Скольким молодым литературоведам, согласно тексту о книге «Рассказывать историю. От документа к вымыслу», были распределены годовые гранты?

■ Текст для чтения
:::::

От документа к вымыслу

Рассказывать историю. От документа к вымыслу. Составитель: Тулио Де Мауро. Предисловие: Надя Фузини. Издательство: Мондадори. 2006 г. 520 с.

Правомерно ли считать исторический роман "преимущественно второстепенным жанром, как это принято в итальянской литературной традиции"? - задавался вопросом Джено Пампалони в некрологе о Марии Беллончи. Прав ли был Берше и ошибался ли Мандзони? И не стоит ли поверить тому же Аристотелю, утверждавшему, что поэтический вымысел правдивее всякой правды?

Эти вопросы прямо или косвенно рассматриваются в книге "Рассказывать историю. От документа к вымыслу". В недавно изданную книгу вошли результаты исследовательской работы, предпринятой по замечательной инициативе фонда Беллончи. В 2002 году в итальянских и иностранных университетах был объявлен конкурс на участие в исследовательской работе на тему "Жанр исторического романа". Между двадцатью двумя молодыми литературоведами были распределены годовые гранты на проведение серии исследований, которые осветили бы проблему соотношения художественного и документального в жанре исторического романа.

Первое открытие в этой ценной работе показало, что по странному стечению обстоятельств в итальянской литературе XX века создавалось поражающее количество исторических романов. Среди авторов, работавших в этом жанре, можно назвать Пиранделло, Банти, Де Роберто, Шаша, Витторини, Беллончи, Стриано, Вассалли, Эко. Имена столь прославленных итальянских писателей свидетельствуют не только о количестве и качестве произведений, но и о важнейшей функции, которую выполнял и до сих пор выполняет исторический роман в системе литературных жанров, особенно если вспомнить его недавнее тотальное преображение, например, у Умберто Эко. По словам Нади Фузини, написавшей предисловие к книге, исторический роман изначально неразрывно связан с важнейшими проблемами исторической памяти, осознанием себя в истории, с проблемой нашей неминуемой близости к смерти и нашего непоправимого несовершенства. Он хранит в себе привилегированную связь с глубокими антропологическими слоями, затронутыми литературным вымыслом, человеческой фантазией, пытающейся каждый раз внести свои изменения в ход истории. В наше время широкого распространения окололитературных текстов, поистине вавилонского языкового смешения, неистовствующего после крушения всех поэтик, исторический роман играет роль своеобразного сторожа вечных ценностей. Однако это касается, пожалуй, только его жанровой семантики, поскольку характерное для конца XX века мифотворчество нашло в нем широчайшее отражение.

:::::

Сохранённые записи

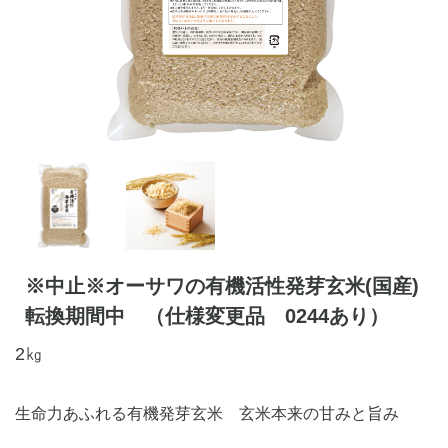
※中止※オーサワの有機活性発芽玄米(国産)
転換期間中 （仕様変更品 0244あり）
2㎏
生命力あふれる有機発芽玄米 玄米本来の甘みと旨み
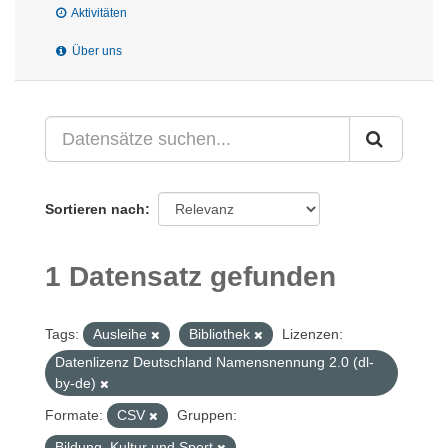
Aktivitäten
Über uns
Sortieren nach
1 Datensatz gefunden
Tags:
Ausleihe
Bibliothek
Lizenzen:
Datenlizenz Deutschland Namensnennung 2.0 (dl-
by-de)
Formate:
CSV
Gruppen:
Bildung, Kultur und Sport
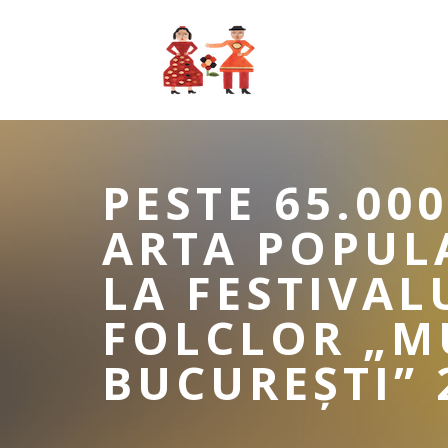
PESTE 65.00
ARTA POPUL
LA FESTIVAL
FOLCLOR „MU
BUCUREȘTI” 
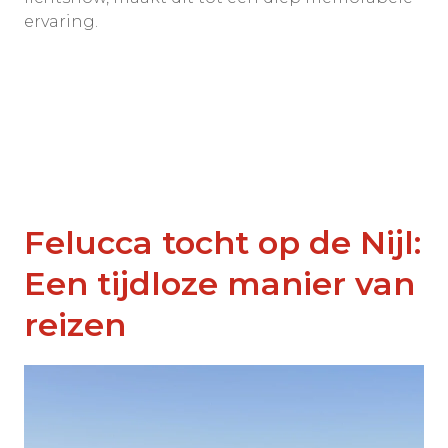
ervaring.
Felucca tocht op de Nijl:
Een tijdloze manier van
reizen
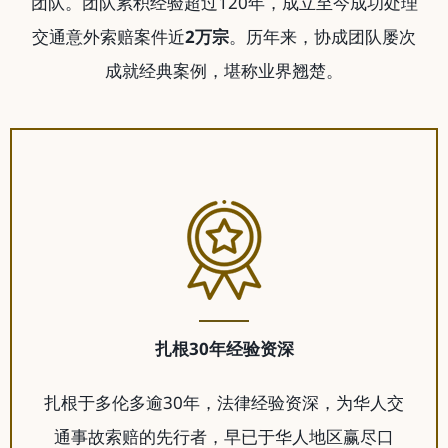
团队。团队累积经验超过120年，成立至今成功处理
交通意外索赔案件近
2万宗
。历年来，协成团队屡次
成就经典案例，堪称业界翘楚。
扎根30年经验资深
扎根于多伦多逾30年，法律经验资深，为华人交
通事故索赔的先行者，早已于华人地区赢尽口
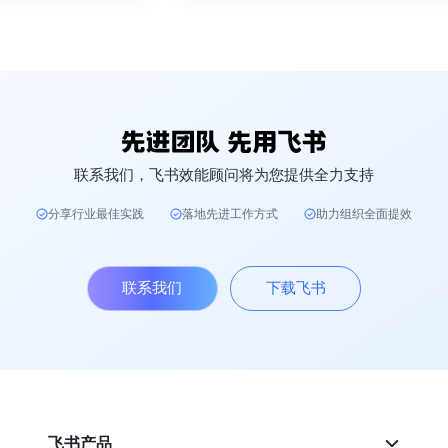
联系我们，飞书效能顾问将为您提供全力支持
分享行业最佳实践
落地先进工作方式
助力组织全面提效
联系我们
下载飞书
飞书产品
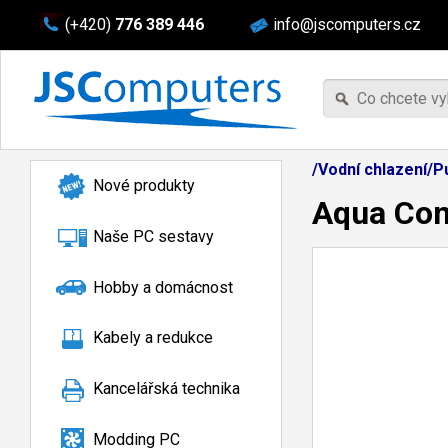
(+420)
776 389 446
info@jscomputers.cz
/Vodní chlazení/
Nové produkty
Aqua Com
Naše PC sestavy
Hobby a domácnost
Kabely a redukce
Kancelářská technika
Modding PC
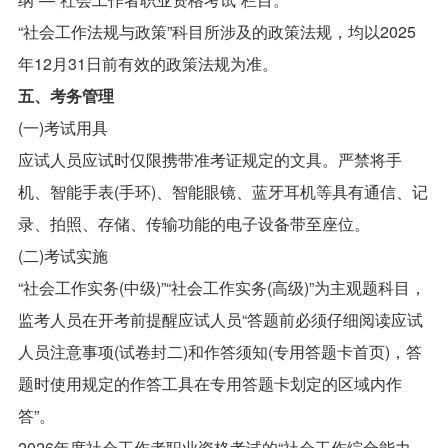
“社会工作法规与政策”科目所涉及的政策法规，均以2025
年12月31日前有效的政策法规为准。
五、考务管理
(一)考试用具
应试人员应试时仅限携带准考证规定的文具。严禁将手
机、智能手表(手环)、智能眼镜、蓝牙耳机等具有通信、记
录、拍照、存储、传输功能的电子设备带至座位。
(二)考试实施
“社会工作实务(中级)”“社会工作实务(高级)”为主观题科目，
监考人员在开考前提醒应试人员“答题前必须仔细阅读应试
人员注意事项(试卷封二)和作答须知(专用答题卡首页)，答
题时使用规定的作答工具在专用答题卡划定的区域内作
答”。
2026年度社会工作者职业资格考试的“社会工作综合能力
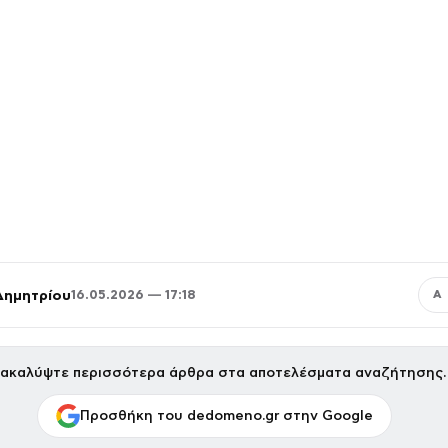
Δημητρίου
16.05.2026 — 17:18
Α
ακαλύψτε περισσότερα άρθρα στα αποτελέσματα αναζήτησης.
Προσθήκη του dedomeno.gr στην Google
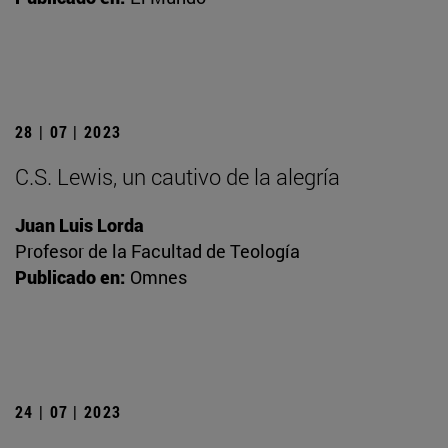
28 | 07 | 2023
C.S. Lewis, un cautivo de la alegría
Juan Luis Lorda
Profesor de la Facultad de Teología
Publicado en:
Omnes
24 | 07 | 2023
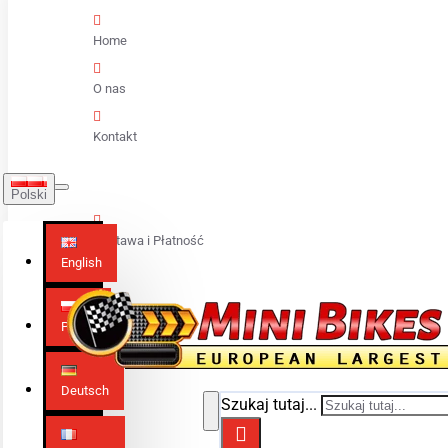
Home
O nas
Kontakt
Polski
Dostawa i Płatność
English
Polski
Deutsch
Szukaj tutaj...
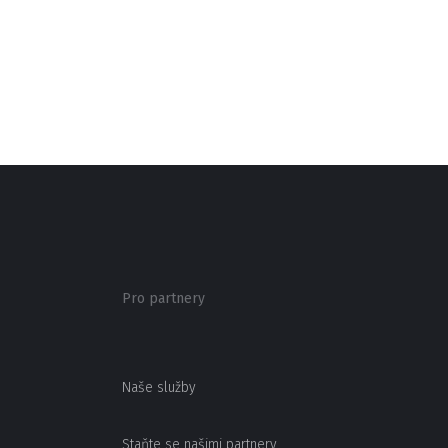
Pro partnery
Naše služby
Staňte se našimi partnery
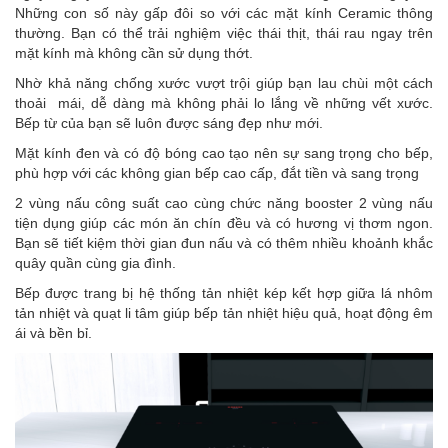
Những con số này gấp đôi so với các mặt kính Ceramic thông
thường. Bạn có thể trải nghiệm việc thái thịt, thái rau ngay trên
mặt kính mà không cần sử dụng thớt.
Nhờ khả năng chống xước vượt trội giúp bạn lau chùi một cách
thoải mái, dễ dàng mà không phải lo lắng về những vết xước.
Bếp từ của bạn sẽ luôn được sáng đẹp như mới.
Mặt kính đen và có độ bóng cao tạo nên sự sang trọng cho bếp,
phù hợp với các không gian bếp cao cấp, đắt tiền và sang trọng
2 vùng nấu công suất cao cùng chức năng booster 2 vùng nấu
tiện dụng giúp các món ăn chín đều và có hương vị thơm ngon.
Bạn sẽ tiết kiệm thời gian đun nấu và có thêm nhiều khoảnh khắc
quây quần cùng gia đình.
Bếp được trang bị hệ thống tản nhiệt kép kết hợp giữa lá nhôm
tản nhiệt và quạt li tâm giúp bếp tản nhiệt hiệu quả, hoạt động êm
ái và bền bỉ.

:::::

■ Решение задания
Годовые гранты были распределены между двадцатью двумя молодыми литературоведами.